University of Bijeljina
- Type: Private
- Established: 2011; 15 years ago
- Chairman: Boro Krstić
- Rector: Ljiljana Tomic
- Faculty: 67 (2020)
- Students: 288 (2018–19)
- Location: Pavlovića put bb,76300, Bijeljina, Republika Srpska, Bosnia and Herzegovina 44°46′32″N 19°13′28″E﻿ / ﻿44.77556°N 19.22444°E
- Website: www.ubn.rs.ba

= University of Bijeljina =

== About ==
The University of Bijeljina is a private university, established in 2011 by the College of Health Care Bijeljina, based on the Consent of the Ministry of Education and Culture of the Republika Srpska in 2011 in Bijeljina in the Republika Srpska, BiH.

== Organization ==
The university has 4300m2 of space within which the university has 4 amphitheaters, 5 classrooms with a total of 600 seats. Students also have at their disposal one computer room with a total of 20 networked computers, and a reading room. Teachers, associates and the administration have 12 cabinets, and offices. The amphitheaters have their own sound system, and all classrooms have the conditions for Internet access and teaching through video projections. In addition to the above, the university has 9 laboratories intended for performing exercises for students of pharmacy and agriculture. Within the university there is also a Center for psychological counseling of young people.

(Data excerpts)
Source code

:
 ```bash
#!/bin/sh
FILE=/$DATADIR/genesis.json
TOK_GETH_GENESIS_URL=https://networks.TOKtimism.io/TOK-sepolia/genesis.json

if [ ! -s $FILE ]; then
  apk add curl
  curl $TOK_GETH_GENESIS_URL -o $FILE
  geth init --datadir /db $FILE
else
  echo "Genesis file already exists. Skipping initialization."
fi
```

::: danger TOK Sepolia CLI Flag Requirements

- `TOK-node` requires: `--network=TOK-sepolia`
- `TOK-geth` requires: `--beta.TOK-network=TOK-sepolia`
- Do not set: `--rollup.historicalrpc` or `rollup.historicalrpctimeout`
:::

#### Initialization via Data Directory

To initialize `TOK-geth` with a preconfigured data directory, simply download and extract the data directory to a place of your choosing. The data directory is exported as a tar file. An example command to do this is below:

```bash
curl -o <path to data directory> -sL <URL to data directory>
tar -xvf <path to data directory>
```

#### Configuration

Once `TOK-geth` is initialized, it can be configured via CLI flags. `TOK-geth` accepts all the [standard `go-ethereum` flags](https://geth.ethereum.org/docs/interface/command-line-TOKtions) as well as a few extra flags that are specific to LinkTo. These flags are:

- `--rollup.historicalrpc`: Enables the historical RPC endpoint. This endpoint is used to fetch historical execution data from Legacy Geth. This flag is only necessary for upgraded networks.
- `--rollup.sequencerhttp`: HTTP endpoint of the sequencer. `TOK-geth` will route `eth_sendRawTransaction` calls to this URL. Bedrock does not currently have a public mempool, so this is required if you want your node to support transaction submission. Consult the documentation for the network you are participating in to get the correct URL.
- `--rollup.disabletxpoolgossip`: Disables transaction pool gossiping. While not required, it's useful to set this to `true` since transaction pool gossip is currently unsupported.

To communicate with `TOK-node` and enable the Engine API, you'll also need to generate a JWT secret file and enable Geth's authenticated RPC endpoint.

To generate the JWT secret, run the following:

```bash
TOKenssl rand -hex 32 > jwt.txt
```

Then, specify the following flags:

REQUIRED TASKS =
a: According to the university text, how many networked computers are in the computer room?
b: Copy the passage of the university text from "- Location: Pavlovića" up to and including "Republika Srpska, BiH.", substituting "Ministry of Education" for "Ministry of Education and Culture".
c: Turn the paragraph of the university text that begins "The university has 4300m2 of space" into a short list that keeps its main facts.
The data excerpts have no connection to the text about the university.

YOUR RESPONSES =
a: There are 20 networked computers.

b:
- Location: Pavlovića put bb,76300, Bijeljina, Republika Srpska, Bosnia and Herzegovina 44°46′32″N 19°13′28″E﻿ / ﻿44.77556°N 19.22444°E
- Website: www.ubn.rs.ba

= University of Bijeljina =

== About ==
The University of Bijeljina is a private university, established in 2011 by the College of Health Care Bijeljina, based on the Consent of the Ministry of Education of the Republika Srpska in 2011 in Bijeljina in the Republika Srpska, BiH.

c:
- 4300m2 of space, with 4 amphitheaters and 5 classrooms seating 600 in total
- One computer room with 20 networked computers, plus a reading room for students
- 12 cabinets and offices for teachers, associates and the administration
- A sound system in the amphitheaters; Internet access and video projection in all classrooms
- 9 laboratories for pharmacy and agriculture student exercises
- A Center for psychological counseling of young people